Таким образом, концепция Дж. Фортескью, характеризовавшего в политический режим, существующий в Англии как «regimen politicum et regale», вовсе не предполагала того, что английский король обладал одной властью, которую он делил с парламентом. Представляется, что смысл этой концепции был не совсем верно истолкован: на самом деле автор утверждал, что английский монарх обладал двумя видами власти. Одну из них он делил с парламентом, другая же принадлежала только ему. Король-в-парламенте (rex in parliamento) вводил налоги и принимал законы в рамках ординарной прерогативы, опирающейся на положения общего права; король как суверен (rex solus) использовал экстраординарную королевскую прерогативу.
Вторым после общего права важнейшим основанием королевской прерогативы была вера в то, что Бог сделал короля своим наместником на земле (God's lieutenant upon Earth), и что эта должность является наследственной в правящей династии. Если экстраординарная и ординарная прерогативы определяли конкретные сферы применения королевской власти, то прерогатива по божественному праву выражалась в совокупности различных идеологических концепций, закреплявших высокий общественный статус королевской власти.324 Прерогатива, основанная на божественном праве, также не предоставляла королю возможности действовать произвольно. Напротив, в самой идеологической конструкции этой прерогативы были заложены весьма существенные ограничения, весьма четко осознаваемые английскими монархами.325
Анализ правовых оснований королевской прерогативы со всей очевидностью показывает, что английская монархия оказывалась ограниченной дважды. С одной стороны, она была ограничена традиционными политическими структурами в лице парламента, фактически превратившегося в результате Славной революции 1688 г. в основного проводника ординарной королевской прерогативы. Благодаря особенностям общего права, в системе институтов которого королевское законодательство всегда играло подчиненную роль, сформировалась особая политическая форма «regimen politicum et regale». Особенность ее, однако, заключалась не в том, что английский король был обязан действовать совместно с парламентом, осуществляя принадлежащие ему полномочия в рамках ординарной прерогативы.
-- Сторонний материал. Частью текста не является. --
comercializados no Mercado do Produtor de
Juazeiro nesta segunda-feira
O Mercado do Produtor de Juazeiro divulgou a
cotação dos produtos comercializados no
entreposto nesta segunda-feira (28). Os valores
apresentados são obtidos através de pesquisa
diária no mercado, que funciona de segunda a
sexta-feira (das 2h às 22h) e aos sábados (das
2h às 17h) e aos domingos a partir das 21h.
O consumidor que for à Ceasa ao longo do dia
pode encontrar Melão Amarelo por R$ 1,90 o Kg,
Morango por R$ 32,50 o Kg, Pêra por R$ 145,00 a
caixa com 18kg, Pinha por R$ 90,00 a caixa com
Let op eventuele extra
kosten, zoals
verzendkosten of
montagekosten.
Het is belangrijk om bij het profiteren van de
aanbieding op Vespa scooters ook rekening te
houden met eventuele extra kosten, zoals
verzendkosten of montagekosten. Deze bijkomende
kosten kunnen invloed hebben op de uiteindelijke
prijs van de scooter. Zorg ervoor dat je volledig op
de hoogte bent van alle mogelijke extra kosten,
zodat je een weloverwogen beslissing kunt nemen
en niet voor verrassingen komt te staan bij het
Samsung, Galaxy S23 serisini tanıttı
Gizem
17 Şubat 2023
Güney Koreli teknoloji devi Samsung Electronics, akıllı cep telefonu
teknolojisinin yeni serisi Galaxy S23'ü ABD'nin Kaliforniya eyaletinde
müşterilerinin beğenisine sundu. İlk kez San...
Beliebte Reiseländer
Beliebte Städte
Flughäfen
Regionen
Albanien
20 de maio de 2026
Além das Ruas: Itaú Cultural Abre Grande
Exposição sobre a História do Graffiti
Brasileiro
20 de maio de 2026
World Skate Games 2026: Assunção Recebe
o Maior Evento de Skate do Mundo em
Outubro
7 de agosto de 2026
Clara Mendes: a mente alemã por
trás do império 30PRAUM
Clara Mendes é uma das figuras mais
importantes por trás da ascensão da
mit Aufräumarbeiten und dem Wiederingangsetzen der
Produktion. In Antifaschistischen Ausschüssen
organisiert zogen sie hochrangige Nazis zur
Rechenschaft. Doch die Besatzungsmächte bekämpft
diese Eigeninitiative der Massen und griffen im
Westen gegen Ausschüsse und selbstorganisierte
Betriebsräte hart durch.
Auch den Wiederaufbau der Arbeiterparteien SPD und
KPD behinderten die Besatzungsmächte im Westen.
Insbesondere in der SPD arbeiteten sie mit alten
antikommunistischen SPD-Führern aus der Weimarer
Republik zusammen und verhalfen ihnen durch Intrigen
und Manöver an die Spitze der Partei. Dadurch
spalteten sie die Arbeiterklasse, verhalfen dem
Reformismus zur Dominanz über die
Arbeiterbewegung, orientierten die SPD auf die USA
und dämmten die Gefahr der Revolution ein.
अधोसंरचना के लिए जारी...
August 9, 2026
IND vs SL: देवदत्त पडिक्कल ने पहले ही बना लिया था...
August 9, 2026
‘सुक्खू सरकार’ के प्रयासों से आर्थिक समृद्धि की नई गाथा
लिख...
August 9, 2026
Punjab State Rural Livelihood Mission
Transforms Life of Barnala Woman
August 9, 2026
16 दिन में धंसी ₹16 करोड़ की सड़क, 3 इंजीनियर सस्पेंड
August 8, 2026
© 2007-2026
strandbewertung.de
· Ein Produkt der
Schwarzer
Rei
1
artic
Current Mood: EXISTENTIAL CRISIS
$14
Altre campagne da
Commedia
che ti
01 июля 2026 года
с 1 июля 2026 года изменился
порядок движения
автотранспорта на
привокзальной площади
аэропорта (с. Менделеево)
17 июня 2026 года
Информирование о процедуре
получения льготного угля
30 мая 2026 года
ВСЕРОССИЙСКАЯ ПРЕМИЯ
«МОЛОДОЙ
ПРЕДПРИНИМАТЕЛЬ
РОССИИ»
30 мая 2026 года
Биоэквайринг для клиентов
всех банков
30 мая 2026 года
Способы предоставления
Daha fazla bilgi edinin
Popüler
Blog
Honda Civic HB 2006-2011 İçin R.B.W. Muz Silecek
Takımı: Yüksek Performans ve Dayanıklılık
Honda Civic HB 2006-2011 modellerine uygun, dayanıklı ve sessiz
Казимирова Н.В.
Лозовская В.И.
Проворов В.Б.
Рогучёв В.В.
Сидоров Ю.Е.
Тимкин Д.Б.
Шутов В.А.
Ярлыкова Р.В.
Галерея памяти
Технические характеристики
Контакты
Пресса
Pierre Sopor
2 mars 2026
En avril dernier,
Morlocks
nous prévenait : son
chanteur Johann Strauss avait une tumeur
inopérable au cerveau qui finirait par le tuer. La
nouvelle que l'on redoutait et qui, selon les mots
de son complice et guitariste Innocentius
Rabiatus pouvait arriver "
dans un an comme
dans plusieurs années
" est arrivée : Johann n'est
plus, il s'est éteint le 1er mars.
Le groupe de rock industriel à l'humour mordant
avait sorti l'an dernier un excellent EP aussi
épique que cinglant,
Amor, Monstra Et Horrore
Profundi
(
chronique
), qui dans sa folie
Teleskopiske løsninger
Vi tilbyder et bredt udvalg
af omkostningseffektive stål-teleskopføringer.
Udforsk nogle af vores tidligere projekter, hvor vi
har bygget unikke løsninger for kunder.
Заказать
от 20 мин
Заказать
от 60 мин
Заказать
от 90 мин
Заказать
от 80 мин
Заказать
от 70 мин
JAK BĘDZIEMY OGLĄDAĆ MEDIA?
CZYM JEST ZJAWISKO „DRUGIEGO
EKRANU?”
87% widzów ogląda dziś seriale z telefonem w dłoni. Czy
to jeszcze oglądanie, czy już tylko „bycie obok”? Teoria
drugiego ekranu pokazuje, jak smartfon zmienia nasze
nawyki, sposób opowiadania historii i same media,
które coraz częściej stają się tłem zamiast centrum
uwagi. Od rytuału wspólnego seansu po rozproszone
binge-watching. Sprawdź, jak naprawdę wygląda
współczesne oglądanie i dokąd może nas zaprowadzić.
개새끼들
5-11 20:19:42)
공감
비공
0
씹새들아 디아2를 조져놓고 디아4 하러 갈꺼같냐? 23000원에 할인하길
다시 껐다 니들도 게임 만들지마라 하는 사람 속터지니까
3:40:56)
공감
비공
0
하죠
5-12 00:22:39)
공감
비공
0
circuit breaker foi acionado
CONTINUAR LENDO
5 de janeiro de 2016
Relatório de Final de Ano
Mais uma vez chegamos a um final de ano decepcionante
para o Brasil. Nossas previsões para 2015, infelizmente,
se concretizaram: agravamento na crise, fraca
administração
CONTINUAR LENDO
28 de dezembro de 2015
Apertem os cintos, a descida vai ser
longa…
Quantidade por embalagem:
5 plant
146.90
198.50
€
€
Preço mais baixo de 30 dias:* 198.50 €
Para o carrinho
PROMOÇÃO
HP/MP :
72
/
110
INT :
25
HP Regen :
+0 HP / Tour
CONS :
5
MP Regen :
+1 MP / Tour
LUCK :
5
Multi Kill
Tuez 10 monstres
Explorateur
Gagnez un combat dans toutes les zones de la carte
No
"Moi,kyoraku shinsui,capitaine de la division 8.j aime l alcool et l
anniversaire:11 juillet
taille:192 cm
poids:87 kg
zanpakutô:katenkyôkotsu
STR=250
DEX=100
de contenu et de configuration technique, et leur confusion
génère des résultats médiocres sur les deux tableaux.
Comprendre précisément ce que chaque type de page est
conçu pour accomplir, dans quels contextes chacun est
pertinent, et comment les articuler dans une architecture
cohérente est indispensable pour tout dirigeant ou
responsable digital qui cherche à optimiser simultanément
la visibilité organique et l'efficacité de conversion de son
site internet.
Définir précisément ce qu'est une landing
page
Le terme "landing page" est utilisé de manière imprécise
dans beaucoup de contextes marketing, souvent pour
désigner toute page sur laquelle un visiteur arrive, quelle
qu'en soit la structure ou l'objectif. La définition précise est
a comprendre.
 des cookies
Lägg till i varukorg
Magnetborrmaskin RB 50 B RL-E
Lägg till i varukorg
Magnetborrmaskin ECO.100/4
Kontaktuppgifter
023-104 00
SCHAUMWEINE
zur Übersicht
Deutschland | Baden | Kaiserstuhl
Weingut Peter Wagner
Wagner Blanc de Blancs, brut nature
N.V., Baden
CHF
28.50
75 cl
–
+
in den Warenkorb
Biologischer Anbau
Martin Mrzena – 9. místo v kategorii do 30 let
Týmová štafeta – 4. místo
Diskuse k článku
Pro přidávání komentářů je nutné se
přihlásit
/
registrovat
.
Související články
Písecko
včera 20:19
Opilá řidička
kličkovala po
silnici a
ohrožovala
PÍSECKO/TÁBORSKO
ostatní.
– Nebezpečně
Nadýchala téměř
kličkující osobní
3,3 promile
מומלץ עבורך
Более важно другое – сама ординарная прерогатива оказалась ограничена уникальной правовой системой, нормы и институты которой считались к тому времени достоянием всех свободных подданных английской короны. Смысл этого ограничения формален и безличен, поскольку ординарная прерогатива английских монархов осуществлялась по общему праву, которое не может быть изменено волей монарха. Общее право в этом отношении выступало как особый комплекс норм, на который не распространялись прерогативы короны, также обязанной подчиняться им. Кроме того, королевская власть оказалась ограниченной и присутствием морального закона над ней в лице концепции божественного права. Общее право стало уникальной правовой системой, институты которой оказались, благодаря уникальной исторической приспособляемости, наиболее приспособленными к восприятию и практическому воплощению принципа верховенства права.